The model was trained and evaluated by Björn Plüster (DiscoResearch, ellamind) with data preparation and project supervision by Manuel Brack (DFKI, TU-Darmstadt). Initial work on dataset collection and curation was performed by Malte Ostendorff and Pedro Ortiz Suarez. Instruction tuning was done with the DiscoLM German dataset created by Jan-Philipp Harries and Daniel Auras (DiscoResearch, ellamind). We extend our gratitude to LAION and friends, especially Christoph Schuhmann and Jenia Jitsev, for initiating this collaboration.

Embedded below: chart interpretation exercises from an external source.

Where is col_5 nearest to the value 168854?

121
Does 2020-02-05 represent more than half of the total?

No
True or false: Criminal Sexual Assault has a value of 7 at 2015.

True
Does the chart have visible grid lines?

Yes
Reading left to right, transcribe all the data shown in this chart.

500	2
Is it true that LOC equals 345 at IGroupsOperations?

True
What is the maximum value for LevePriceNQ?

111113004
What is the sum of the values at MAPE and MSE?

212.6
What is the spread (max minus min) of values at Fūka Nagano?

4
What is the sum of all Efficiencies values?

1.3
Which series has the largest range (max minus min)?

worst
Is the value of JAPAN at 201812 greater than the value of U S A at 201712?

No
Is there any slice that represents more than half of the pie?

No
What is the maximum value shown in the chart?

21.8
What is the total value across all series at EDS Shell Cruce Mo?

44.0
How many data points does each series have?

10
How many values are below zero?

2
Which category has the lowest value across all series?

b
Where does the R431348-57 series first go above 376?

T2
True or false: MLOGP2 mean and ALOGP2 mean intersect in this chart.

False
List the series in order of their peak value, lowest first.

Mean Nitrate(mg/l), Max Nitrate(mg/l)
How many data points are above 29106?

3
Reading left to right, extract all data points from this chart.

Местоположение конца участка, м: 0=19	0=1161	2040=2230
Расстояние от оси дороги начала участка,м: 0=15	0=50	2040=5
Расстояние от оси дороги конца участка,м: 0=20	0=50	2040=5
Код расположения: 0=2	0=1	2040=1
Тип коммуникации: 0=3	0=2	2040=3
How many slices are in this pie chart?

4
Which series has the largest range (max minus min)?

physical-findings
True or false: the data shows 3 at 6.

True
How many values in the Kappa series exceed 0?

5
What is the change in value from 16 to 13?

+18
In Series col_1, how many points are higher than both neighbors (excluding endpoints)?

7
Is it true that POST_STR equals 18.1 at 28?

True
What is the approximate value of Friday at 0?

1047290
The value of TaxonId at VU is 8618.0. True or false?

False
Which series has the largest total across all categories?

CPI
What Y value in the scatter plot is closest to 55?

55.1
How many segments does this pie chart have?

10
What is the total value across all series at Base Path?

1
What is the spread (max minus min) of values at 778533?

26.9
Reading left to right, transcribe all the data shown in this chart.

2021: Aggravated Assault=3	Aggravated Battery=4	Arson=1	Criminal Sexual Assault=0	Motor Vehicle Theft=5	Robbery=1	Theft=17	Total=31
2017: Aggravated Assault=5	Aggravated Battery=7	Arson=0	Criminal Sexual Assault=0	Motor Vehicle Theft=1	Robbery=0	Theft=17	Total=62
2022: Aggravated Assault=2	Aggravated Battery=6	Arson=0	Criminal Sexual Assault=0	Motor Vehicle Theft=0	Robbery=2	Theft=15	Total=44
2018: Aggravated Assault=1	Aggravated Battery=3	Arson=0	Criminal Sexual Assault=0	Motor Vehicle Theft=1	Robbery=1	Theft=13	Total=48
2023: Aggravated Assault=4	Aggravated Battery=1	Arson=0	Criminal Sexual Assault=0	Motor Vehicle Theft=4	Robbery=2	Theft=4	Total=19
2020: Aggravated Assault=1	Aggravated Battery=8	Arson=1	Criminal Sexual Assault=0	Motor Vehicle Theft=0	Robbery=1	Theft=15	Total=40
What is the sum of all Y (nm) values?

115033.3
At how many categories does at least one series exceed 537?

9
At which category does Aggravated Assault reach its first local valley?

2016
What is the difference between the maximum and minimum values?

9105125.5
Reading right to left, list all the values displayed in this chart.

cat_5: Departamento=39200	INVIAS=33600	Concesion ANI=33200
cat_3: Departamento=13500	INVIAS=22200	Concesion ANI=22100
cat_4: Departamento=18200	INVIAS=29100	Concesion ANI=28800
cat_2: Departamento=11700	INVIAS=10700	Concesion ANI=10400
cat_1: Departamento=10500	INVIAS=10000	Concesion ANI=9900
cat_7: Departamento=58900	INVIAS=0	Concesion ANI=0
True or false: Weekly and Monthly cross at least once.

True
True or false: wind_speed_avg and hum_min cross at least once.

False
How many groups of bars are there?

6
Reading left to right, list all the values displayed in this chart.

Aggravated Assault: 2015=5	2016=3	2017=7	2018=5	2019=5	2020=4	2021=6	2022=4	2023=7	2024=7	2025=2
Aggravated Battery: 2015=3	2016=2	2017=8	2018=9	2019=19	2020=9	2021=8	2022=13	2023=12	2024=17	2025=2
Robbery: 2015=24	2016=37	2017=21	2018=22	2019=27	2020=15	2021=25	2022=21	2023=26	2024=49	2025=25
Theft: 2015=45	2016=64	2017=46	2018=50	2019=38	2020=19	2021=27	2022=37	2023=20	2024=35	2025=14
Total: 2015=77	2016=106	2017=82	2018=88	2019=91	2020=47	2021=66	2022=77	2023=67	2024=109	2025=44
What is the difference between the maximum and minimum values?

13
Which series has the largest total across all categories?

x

The model training was supported by a compute grant at the 42 supercomputer which is a central component in the development of hessian AI, the AI Innovation Lab (funded by the Hessian Ministry of Higher Education, Research and the Art (HMWK) & the Hessian Ministry of the Interior, for Security and Homeland Security (HMinD)) and the AI Service Centers (funded by the German Federal Ministry for Economic Affairs and Climate Action (BMWK)). The curation of the training data is partially funded by the German Federal Ministry for Economic Affairs and Climate Action (BMWK) through the project OpenGPT-X (project no. 68GX21007D).